Malcolm Turnbull’s capacity to do no right is showing no signs of abating with Eric Abetz seizing on the Prime Minister’s proposal for a GST redistribution floor for Western Australia.
“Last year, the Commonwealth Grants Commission, in providing independent advice on the distribution of GST, recommended against changing the current distribution formula to assist Western Australia,” Abetz said yesterday in a joint statement with the smoking ruins of the Tasmanian Liberal post-election parliamentary representation. “It is difficult to comprehend what, if anything, has changed,” he added piquantly.
What’s changed, as Abetz well knows, is that, having narrowly survived the federal election, Turnbull has a powerful WA bloc within his ranks that is staring at the prospect of defeat at the state level next March when the ageing and fiscally incompetent Barnett government looks to enter a second decade in power. Given Turnbull’s fragile position, he’s not in much of a position to hang tough in the face of demands from his colleagues — especially after he so publicly snubbed Julie Bishop over the Kevin Rudd nomination.
That Abetz — in a toxic combination of malice toward Turnbull and representation of a mendicant state — immediately used the issue to fire back at the Prime Minister doesn’t come as a surprise. What is surprising is that Abetz is entirely correct. This is a dud idea, and not just because Turnbull has declined to flesh it out and let another of his West Australian colleagues, Christian “the next Treasurer” Porter fill out some of the details, as Porter was happy to do at length on ABC Radio yesterday.
In fact the proposal is magic pudding budgeting, despite Porter’s assurances that no state would be worse off. This is palpable nonsense: there is a limited sum of money to be allocated from GST revenue; adjusting the distribution to ensure Western Australia’s share doesn’t fall below a certain level must, at least in the world of normal mathematics, mean other recipients get less than they would otherwise have received based on the agreed distribution formula currently in place. Just because the floor wouldn’t commence until 2020, after WA’s share of GST revenue had increased, doesn’t magic away the uncomfortable fact that someone else will be missing out. Porter was at pains to stress this wasn’t particularly about Western Australia — it could be any other state that was dudded of GST revenue because of surging economic growth, as though Tasmania was in danger of experiencing, say, an historic salmon boom that would pump billions into its economy.

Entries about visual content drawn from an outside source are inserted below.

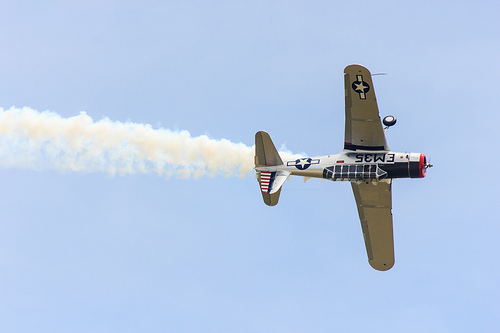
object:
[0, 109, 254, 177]
exhaust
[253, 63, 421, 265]
airplane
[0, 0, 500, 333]
air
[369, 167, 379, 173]
window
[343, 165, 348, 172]
window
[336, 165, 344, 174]
window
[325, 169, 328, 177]
window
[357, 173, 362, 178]
window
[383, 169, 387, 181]
cockpit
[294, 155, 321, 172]
star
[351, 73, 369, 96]
star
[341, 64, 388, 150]
wing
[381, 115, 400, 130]
wheel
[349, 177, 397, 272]
wing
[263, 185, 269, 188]
stripe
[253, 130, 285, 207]
tail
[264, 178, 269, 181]
stripe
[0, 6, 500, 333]
sky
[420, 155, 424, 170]
paint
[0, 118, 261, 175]
smoke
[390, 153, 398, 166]
letter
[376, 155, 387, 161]
letter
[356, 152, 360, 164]
number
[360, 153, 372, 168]
number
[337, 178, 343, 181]
metal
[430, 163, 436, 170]
nose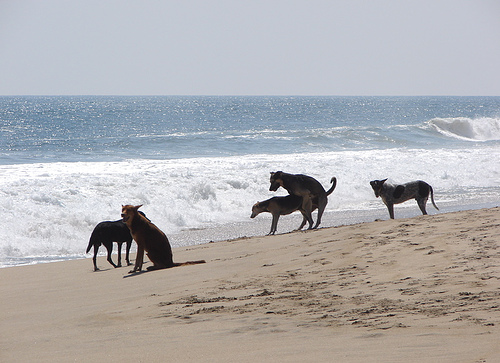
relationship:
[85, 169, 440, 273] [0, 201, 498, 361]
brown dogs are in beach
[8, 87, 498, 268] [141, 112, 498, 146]
water has waves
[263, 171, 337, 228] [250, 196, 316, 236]
dog humping dog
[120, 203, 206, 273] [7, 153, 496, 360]
brown dogs sitting on beach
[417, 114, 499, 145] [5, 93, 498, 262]
wave breaking into ocean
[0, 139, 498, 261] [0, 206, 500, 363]
wave crashing into beach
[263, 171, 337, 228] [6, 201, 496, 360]
dog are standing on sand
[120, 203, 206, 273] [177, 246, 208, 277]
brown dogs has tail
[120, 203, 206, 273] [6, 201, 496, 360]
brown dogs on sand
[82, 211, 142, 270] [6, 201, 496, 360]
dog on sand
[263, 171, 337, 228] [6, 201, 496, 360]
dog on sand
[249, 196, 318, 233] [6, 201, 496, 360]
dog on sand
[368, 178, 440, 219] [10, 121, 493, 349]
dog on beach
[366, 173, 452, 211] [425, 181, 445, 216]
dog has tail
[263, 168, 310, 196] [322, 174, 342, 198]
dog has tail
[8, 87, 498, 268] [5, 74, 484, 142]
water in distance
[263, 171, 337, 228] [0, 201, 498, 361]
dog on beach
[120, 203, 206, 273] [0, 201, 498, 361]
brown dogs on beach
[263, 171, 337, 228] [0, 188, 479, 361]
dog on beach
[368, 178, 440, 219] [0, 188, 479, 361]
dog on beach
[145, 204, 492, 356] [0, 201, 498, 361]
footprints on beach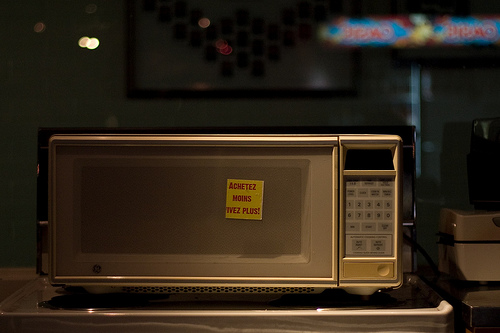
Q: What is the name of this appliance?
A: Microwave.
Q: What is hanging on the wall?
A: A picture frame.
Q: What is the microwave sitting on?
A: A countertop.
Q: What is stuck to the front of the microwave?
A: A yellow sticker.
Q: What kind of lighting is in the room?
A: Dark.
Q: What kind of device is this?
A: A microwave.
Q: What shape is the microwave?
A: Rectangular.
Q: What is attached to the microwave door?
A: A piece of paper.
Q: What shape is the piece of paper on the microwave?
A: Square.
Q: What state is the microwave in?
A: It is turned off.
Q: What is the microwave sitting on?
A: A counter.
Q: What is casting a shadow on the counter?
A: The microwave.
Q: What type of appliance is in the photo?
A: Microwave.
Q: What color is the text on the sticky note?
A: Red.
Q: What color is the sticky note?
A: Yellow.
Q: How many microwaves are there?
A: One.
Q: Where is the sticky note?
A: On the microwave.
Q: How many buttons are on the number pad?
A: 22.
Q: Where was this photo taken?
A: Kitchen.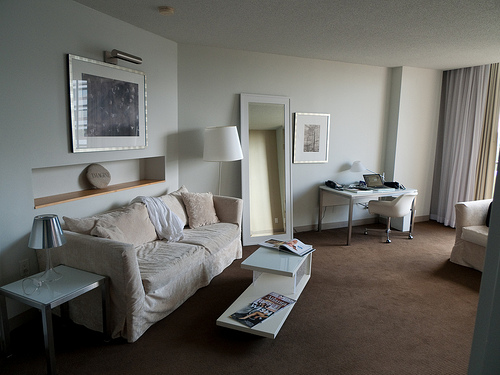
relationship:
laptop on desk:
[362, 170, 389, 190] [313, 184, 419, 245]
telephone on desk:
[323, 177, 344, 194] [313, 177, 420, 245]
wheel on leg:
[385, 237, 392, 244] [386, 216, 391, 242]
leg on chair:
[386, 216, 391, 242] [362, 189, 418, 244]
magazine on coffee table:
[226, 288, 297, 328] [215, 239, 315, 341]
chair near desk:
[360, 188, 422, 245] [309, 171, 421, 251]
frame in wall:
[289, 110, 331, 164] [271, 77, 356, 206]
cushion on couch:
[63, 202, 158, 243] [40, 185, 247, 342]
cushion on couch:
[462, 224, 488, 249] [447, 196, 493, 273]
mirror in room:
[234, 90, 295, 245] [15, 13, 487, 357]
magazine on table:
[226, 288, 297, 328] [232, 244, 301, 321]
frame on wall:
[289, 110, 331, 164] [178, 54, 408, 227]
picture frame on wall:
[53, 44, 163, 164] [9, 11, 167, 215]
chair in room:
[360, 188, 422, 245] [15, 13, 487, 357]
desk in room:
[313, 184, 419, 245] [1, 0, 498, 374]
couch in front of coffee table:
[40, 185, 247, 342] [214, 230, 316, 346]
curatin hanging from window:
[436, 61, 484, 231] [411, 50, 491, 245]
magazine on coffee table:
[254, 237, 317, 256] [215, 239, 315, 341]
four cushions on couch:
[54, 186, 223, 241] [40, 185, 247, 342]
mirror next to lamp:
[234, 90, 295, 245] [198, 124, 238, 187]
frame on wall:
[289, 110, 331, 164] [290, 109, 332, 166]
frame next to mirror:
[289, 110, 331, 164] [234, 90, 295, 245]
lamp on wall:
[98, 35, 156, 70] [1, 0, 180, 338]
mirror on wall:
[234, 90, 295, 245] [170, 34, 452, 244]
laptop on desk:
[362, 170, 389, 190] [313, 177, 420, 245]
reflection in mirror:
[254, 123, 280, 228] [250, 105, 285, 229]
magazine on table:
[226, 288, 297, 328] [241, 265, 304, 335]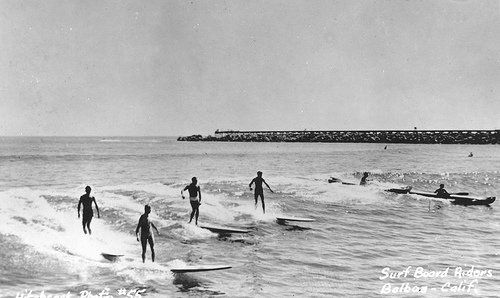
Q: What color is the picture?
A: Black and white.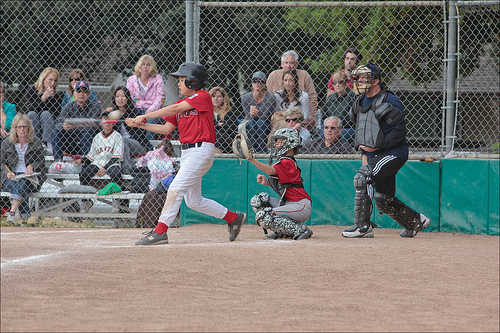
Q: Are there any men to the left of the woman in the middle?
A: Yes, there is a man to the left of the woman.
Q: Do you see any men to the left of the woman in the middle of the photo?
A: Yes, there is a man to the left of the woman.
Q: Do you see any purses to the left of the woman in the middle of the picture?
A: No, there is a man to the left of the woman.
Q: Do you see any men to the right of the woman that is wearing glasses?
A: Yes, there is a man to the right of the woman.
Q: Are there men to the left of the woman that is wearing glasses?
A: No, the man is to the right of the woman.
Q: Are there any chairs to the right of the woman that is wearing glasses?
A: No, there is a man to the right of the woman.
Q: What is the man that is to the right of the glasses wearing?
A: The man is wearing a cap.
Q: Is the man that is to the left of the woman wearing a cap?
A: Yes, the man is wearing a cap.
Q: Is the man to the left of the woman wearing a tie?
A: No, the man is wearing a cap.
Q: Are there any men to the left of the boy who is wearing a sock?
A: Yes, there is a man to the left of the boy.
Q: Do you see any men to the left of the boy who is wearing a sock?
A: Yes, there is a man to the left of the boy.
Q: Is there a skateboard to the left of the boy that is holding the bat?
A: No, there is a man to the left of the boy.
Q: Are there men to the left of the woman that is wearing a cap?
A: Yes, there is a man to the left of the woman.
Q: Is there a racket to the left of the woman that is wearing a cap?
A: No, there is a man to the left of the woman.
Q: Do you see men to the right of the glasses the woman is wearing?
A: Yes, there is a man to the right of the glasses.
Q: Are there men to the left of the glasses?
A: No, the man is to the right of the glasses.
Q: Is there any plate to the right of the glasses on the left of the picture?
A: No, there is a man to the right of the glasses.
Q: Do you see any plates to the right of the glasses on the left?
A: No, there is a man to the right of the glasses.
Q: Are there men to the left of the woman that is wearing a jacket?
A: Yes, there is a man to the left of the woman.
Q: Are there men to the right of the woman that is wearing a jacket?
A: No, the man is to the left of the woman.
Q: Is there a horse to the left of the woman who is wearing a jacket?
A: No, there is a man to the left of the woman.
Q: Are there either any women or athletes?
A: Yes, there is a woman.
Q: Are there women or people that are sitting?
A: Yes, the woman is sitting.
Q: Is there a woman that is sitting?
A: Yes, there is a woman that is sitting.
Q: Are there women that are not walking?
A: Yes, there is a woman that is sitting.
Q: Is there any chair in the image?
A: No, there are no chairs.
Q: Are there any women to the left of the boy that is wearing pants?
A: Yes, there is a woman to the left of the boy.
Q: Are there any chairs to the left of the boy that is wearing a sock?
A: No, there is a woman to the left of the boy.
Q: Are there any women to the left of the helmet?
A: Yes, there is a woman to the left of the helmet.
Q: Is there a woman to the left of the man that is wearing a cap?
A: Yes, there is a woman to the left of the man.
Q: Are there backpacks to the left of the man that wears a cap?
A: No, there is a woman to the left of the man.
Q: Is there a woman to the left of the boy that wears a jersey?
A: Yes, there is a woman to the left of the boy.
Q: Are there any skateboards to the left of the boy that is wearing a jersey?
A: No, there is a woman to the left of the boy.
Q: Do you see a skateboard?
A: No, there are no skateboards.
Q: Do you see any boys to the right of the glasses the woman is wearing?
A: Yes, there is a boy to the right of the glasses.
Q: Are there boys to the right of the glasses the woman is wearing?
A: Yes, there is a boy to the right of the glasses.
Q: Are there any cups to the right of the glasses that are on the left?
A: No, there is a boy to the right of the glasses.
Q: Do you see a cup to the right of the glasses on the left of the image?
A: No, there is a boy to the right of the glasses.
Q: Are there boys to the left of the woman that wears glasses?
A: No, the boy is to the right of the woman.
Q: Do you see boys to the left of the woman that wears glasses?
A: No, the boy is to the right of the woman.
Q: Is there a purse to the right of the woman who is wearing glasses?
A: No, there is a boy to the right of the woman.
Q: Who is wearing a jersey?
A: The boy is wearing a jersey.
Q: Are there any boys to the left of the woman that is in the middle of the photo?
A: Yes, there is a boy to the left of the woman.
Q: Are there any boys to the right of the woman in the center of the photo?
A: No, the boy is to the left of the woman.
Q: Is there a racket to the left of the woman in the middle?
A: No, there is a boy to the left of the woman.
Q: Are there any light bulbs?
A: No, there are no light bulbs.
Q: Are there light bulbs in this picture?
A: No, there are no light bulbs.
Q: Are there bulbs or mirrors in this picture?
A: No, there are no bulbs or mirrors.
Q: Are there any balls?
A: No, there are no balls.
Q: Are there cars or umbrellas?
A: No, there are no cars or umbrellas.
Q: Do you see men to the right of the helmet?
A: Yes, there is a man to the right of the helmet.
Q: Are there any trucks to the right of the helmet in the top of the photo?
A: No, there is a man to the right of the helmet.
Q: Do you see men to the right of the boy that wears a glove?
A: Yes, there is a man to the right of the boy.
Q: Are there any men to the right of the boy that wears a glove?
A: Yes, there is a man to the right of the boy.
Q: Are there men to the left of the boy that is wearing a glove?
A: No, the man is to the right of the boy.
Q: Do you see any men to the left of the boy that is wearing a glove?
A: No, the man is to the right of the boy.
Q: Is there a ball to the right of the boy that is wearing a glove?
A: No, there is a man to the right of the boy.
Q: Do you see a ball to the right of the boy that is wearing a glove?
A: No, there is a man to the right of the boy.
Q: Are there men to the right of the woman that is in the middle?
A: Yes, there is a man to the right of the woman.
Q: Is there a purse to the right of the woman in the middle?
A: No, there is a man to the right of the woman.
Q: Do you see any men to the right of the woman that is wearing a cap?
A: Yes, there is a man to the right of the woman.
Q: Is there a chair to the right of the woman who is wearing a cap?
A: No, there is a man to the right of the woman.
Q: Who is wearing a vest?
A: The man is wearing a vest.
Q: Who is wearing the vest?
A: The man is wearing a vest.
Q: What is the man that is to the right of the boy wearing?
A: The man is wearing a vest.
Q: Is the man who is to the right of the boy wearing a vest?
A: Yes, the man is wearing a vest.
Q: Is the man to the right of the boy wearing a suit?
A: No, the man is wearing a vest.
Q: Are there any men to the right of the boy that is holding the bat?
A: Yes, there is a man to the right of the boy.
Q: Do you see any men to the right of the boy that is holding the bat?
A: Yes, there is a man to the right of the boy.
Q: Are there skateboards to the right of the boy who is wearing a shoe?
A: No, there is a man to the right of the boy.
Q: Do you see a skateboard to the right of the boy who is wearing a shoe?
A: No, there is a man to the right of the boy.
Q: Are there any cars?
A: No, there are no cars.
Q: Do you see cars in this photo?
A: No, there are no cars.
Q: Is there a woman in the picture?
A: Yes, there is a woman.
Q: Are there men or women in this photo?
A: Yes, there is a woman.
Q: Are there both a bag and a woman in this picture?
A: No, there is a woman but no bags.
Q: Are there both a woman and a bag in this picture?
A: No, there is a woman but no bags.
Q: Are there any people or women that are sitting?
A: Yes, the woman is sitting.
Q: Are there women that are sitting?
A: Yes, there is a woman that is sitting.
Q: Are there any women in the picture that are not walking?
A: Yes, there is a woman that is sitting.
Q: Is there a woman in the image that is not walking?
A: Yes, there is a woman that is sitting.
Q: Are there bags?
A: No, there are no bags.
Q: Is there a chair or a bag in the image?
A: No, there are no bags or chairs.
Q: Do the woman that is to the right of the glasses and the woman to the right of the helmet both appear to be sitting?
A: Yes, both the woman and the woman are sitting.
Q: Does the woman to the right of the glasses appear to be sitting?
A: Yes, the woman is sitting.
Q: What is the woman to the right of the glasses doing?
A: The woman is sitting.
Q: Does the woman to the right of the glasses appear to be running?
A: No, the woman is sitting.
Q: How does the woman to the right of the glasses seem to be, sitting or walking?
A: The woman is sitting.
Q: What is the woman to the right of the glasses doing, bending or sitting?
A: The woman is sitting.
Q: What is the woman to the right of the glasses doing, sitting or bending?
A: The woman is sitting.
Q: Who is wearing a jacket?
A: The woman is wearing a jacket.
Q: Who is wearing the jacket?
A: The woman is wearing a jacket.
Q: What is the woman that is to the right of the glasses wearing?
A: The woman is wearing a jacket.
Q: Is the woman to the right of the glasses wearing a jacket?
A: Yes, the woman is wearing a jacket.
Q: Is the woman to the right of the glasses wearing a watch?
A: No, the woman is wearing a jacket.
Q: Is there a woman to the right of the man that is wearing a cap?
A: Yes, there is a woman to the right of the man.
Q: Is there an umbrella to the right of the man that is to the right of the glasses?
A: No, there is a woman to the right of the man.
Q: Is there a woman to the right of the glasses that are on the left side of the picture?
A: Yes, there is a woman to the right of the glasses.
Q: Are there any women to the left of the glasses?
A: No, the woman is to the right of the glasses.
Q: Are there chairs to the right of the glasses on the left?
A: No, there is a woman to the right of the glasses.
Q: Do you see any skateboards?
A: No, there are no skateboards.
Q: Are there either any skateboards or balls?
A: No, there are no skateboards or balls.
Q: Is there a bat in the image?
A: Yes, there is a bat.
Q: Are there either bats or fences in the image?
A: Yes, there is a bat.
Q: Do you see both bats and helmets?
A: Yes, there are both a bat and a helmet.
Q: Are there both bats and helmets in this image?
A: Yes, there are both a bat and a helmet.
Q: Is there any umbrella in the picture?
A: No, there are no umbrellas.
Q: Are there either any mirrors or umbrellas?
A: No, there are no umbrellas or mirrors.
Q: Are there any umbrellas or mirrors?
A: No, there are no umbrellas or mirrors.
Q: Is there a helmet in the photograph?
A: Yes, there is a helmet.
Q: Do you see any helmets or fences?
A: Yes, there is a helmet.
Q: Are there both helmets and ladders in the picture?
A: No, there is a helmet but no ladders.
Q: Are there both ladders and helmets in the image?
A: No, there is a helmet but no ladders.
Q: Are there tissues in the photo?
A: No, there are no tissues.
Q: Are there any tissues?
A: No, there are no tissues.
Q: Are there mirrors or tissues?
A: No, there are no tissues or mirrors.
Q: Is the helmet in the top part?
A: Yes, the helmet is in the top of the image.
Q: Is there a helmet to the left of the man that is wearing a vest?
A: Yes, there is a helmet to the left of the man.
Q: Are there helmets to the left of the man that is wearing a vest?
A: Yes, there is a helmet to the left of the man.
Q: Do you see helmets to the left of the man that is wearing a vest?
A: Yes, there is a helmet to the left of the man.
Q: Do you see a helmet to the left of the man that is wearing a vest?
A: Yes, there is a helmet to the left of the man.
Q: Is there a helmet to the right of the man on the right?
A: No, the helmet is to the left of the man.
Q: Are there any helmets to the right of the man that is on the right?
A: No, the helmet is to the left of the man.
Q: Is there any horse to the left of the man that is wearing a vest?
A: No, there is a helmet to the left of the man.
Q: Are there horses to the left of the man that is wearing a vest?
A: No, there is a helmet to the left of the man.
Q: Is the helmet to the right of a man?
A: No, the helmet is to the left of a man.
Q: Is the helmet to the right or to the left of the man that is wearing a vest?
A: The helmet is to the left of the man.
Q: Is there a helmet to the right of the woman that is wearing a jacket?
A: Yes, there is a helmet to the right of the woman.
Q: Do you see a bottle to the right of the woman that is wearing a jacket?
A: No, there is a helmet to the right of the woman.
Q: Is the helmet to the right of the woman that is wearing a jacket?
A: Yes, the helmet is to the right of the woman.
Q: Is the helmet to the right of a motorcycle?
A: No, the helmet is to the right of the woman.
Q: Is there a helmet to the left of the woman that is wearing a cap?
A: Yes, there is a helmet to the left of the woman.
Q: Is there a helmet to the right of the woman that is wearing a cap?
A: No, the helmet is to the left of the woman.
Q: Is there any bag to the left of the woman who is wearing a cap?
A: No, there is a helmet to the left of the woman.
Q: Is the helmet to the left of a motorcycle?
A: No, the helmet is to the left of a woman.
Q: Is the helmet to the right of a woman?
A: No, the helmet is to the left of a woman.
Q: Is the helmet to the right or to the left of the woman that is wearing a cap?
A: The helmet is to the left of the woman.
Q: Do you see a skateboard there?
A: No, there are no skateboards.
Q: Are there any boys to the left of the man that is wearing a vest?
A: Yes, there is a boy to the left of the man.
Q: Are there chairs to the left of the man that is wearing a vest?
A: No, there is a boy to the left of the man.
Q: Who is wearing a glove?
A: The boy is wearing a glove.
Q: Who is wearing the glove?
A: The boy is wearing a glove.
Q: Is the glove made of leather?
A: Yes, the glove is made of leather.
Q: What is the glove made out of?
A: The glove is made of leather.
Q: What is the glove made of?
A: The glove is made of leather.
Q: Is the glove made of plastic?
A: No, the glove is made of leather.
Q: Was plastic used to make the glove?
A: No, the glove is made of leather.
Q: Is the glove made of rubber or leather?
A: The glove is made of leather.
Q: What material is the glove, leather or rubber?
A: The glove is made of leather.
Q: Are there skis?
A: No, there are no skis.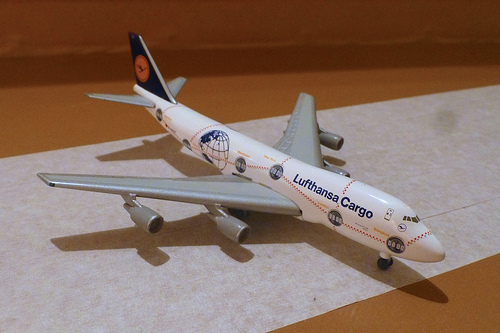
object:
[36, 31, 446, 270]
airplane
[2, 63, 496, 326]
shelf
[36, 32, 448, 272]
model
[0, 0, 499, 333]
table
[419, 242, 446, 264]
nose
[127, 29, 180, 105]
tail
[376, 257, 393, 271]
gear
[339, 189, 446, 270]
front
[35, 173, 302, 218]
wing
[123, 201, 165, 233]
engine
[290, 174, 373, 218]
lufthansa cargo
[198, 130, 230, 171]
globe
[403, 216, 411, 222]
windows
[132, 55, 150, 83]
decal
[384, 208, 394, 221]
decal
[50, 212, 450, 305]
shadow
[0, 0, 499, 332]
surface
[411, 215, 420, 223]
windshield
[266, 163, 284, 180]
logo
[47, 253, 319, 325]
paper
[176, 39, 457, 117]
reflection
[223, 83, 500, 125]
light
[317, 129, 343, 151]
booster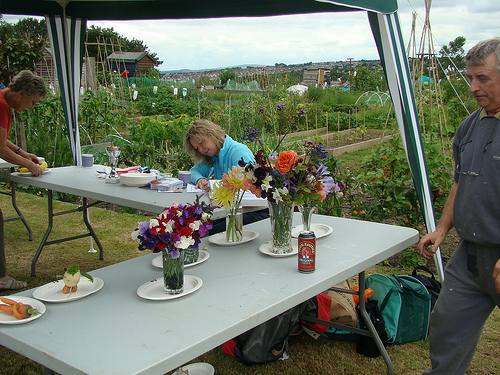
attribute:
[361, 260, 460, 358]
bag — green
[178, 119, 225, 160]
head — WOMAN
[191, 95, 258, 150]
hair — curly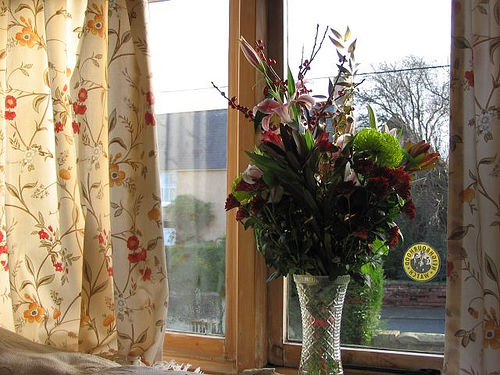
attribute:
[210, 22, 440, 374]
plant — green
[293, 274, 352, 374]
vase — glass, crystal, clear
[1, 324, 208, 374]
cloth — brown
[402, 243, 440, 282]
circle — yellow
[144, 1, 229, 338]
window — closed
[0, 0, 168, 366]
curtains — cream colored, white, hanging, red, orange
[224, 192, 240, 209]
carnations — pink, red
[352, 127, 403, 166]
flower — shiny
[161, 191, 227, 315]
hedge — beatiful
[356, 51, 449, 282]
tree — leafless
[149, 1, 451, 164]
sky — white, cloudy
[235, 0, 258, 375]
wall — white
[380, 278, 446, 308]
wall — brick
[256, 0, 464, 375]
window frame — brown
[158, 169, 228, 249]
building — yellow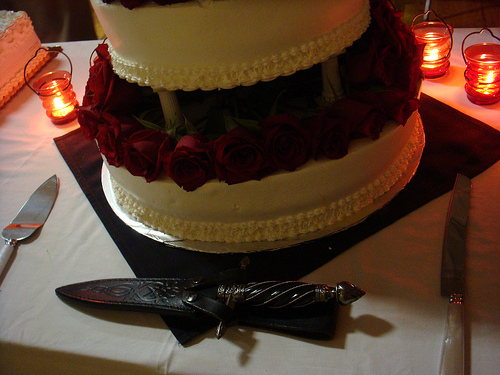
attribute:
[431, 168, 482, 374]
pie cutter — metal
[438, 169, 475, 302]
blade — silver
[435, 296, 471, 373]
handle — white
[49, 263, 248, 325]
sheath — black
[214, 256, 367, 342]
knife handle — black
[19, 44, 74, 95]
candle handle — round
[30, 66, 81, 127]
candle holder — clear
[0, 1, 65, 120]
cake — rectangular, white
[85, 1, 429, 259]
cake — round, large, white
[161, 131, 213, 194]
rose — red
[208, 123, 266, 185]
rose — red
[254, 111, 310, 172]
rose — red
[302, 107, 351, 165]
rose — red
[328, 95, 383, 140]
rose — red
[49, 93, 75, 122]
candle — decorative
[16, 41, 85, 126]
jar — red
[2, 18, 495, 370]
tablecloth — white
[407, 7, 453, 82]
candle — decorative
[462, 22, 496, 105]
candle — decorative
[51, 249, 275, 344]
case — black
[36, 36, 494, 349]
napkin — black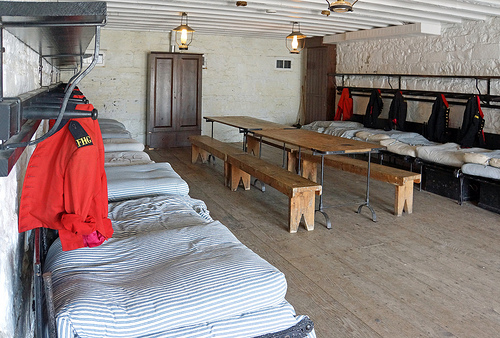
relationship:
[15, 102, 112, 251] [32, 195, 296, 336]
jacket hanging over bed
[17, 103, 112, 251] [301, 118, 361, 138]
jacket hanging over bed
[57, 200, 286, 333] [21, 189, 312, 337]
sheets on bed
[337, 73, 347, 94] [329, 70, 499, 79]
metal posts affixed to bars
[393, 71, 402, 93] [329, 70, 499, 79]
metal posts affixed to bars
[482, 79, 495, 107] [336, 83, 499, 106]
metal posts affixed to bar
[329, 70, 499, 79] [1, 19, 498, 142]
bars on walls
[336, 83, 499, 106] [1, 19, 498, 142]
bar on walls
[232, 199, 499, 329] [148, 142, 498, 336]
floor composed of boards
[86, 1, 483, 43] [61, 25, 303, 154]
vent on wall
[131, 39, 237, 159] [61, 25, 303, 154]
door on wall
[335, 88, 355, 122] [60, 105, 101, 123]
jacket hanging from hook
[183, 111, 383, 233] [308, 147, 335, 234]
table with leg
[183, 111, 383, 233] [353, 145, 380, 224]
table with leg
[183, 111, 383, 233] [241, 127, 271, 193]
table with leg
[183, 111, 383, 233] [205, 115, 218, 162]
table with leg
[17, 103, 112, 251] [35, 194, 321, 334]
jacket hanging over bed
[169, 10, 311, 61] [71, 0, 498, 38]
fixtures hanging from ceiling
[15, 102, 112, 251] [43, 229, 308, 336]
jacket hanging over bed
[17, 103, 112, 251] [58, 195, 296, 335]
jacket over bed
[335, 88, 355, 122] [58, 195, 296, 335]
jacket over bed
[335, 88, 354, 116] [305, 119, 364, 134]
jacket hanging over bed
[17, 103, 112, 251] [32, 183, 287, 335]
jacket hanging over bed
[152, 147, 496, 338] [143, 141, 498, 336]
floor made of wood floor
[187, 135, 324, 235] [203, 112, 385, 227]
bench on both table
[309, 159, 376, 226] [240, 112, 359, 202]
legs of a table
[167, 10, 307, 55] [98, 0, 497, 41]
lights hung from ceiling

The floor is only the latest in a long succession of Western Australian efforts to try to game the GST distribution system to make up for their own profligacy. This is the government whose spending has grown 77% in nominal terms since 2008, a government that by its own admission, spent $8 billion subsidising the North West Shelf project, that has not once but twice had its credit rating lowered in recent years because of perceived lack of will in cutting spending — in February this year, Moody’s cut WA’s rating for a second time since 2014, identifying its unwillingness to cut spending to match falling revenue from iron ore. This is despite the iron ore price still being well above 2007 levels, when the Carpenter government ran a $2 billion surplus.
The appropriate response to Western Australia’s complaints is to give them nothing and take them nowhere. States like Tasmania — where spending has only grown 25% in nominal terms since 2008 — are right to answer “nope nope nope” to the latest idea on federalism from Turnbull, who not so long ago graced us with the state income tax idea.
The issue does, however, create the intriguing possibility of a split between Tony Abbott and his most loyal spear carrier. It was Abbott who first foolishly promised to help Western Australian on the GST without checking with other states when he was opposition leader. In his Samuel Griffith speech last week, Abbott flagged that he was still keen for a federalist model that would shunt back responsibility for education and health to the states — something that is unlikely to endear him to the smaller states who would be disadvantaged by such a shift. But as Abbott also knows very well, a Prime Minister needs to be careful about state election results — if your side loses, colleagues are apt to look beyond the relevant state capital for people to blame.
That’s assuming Turnbull is still prime minister when Western Australians go to the polls, of course.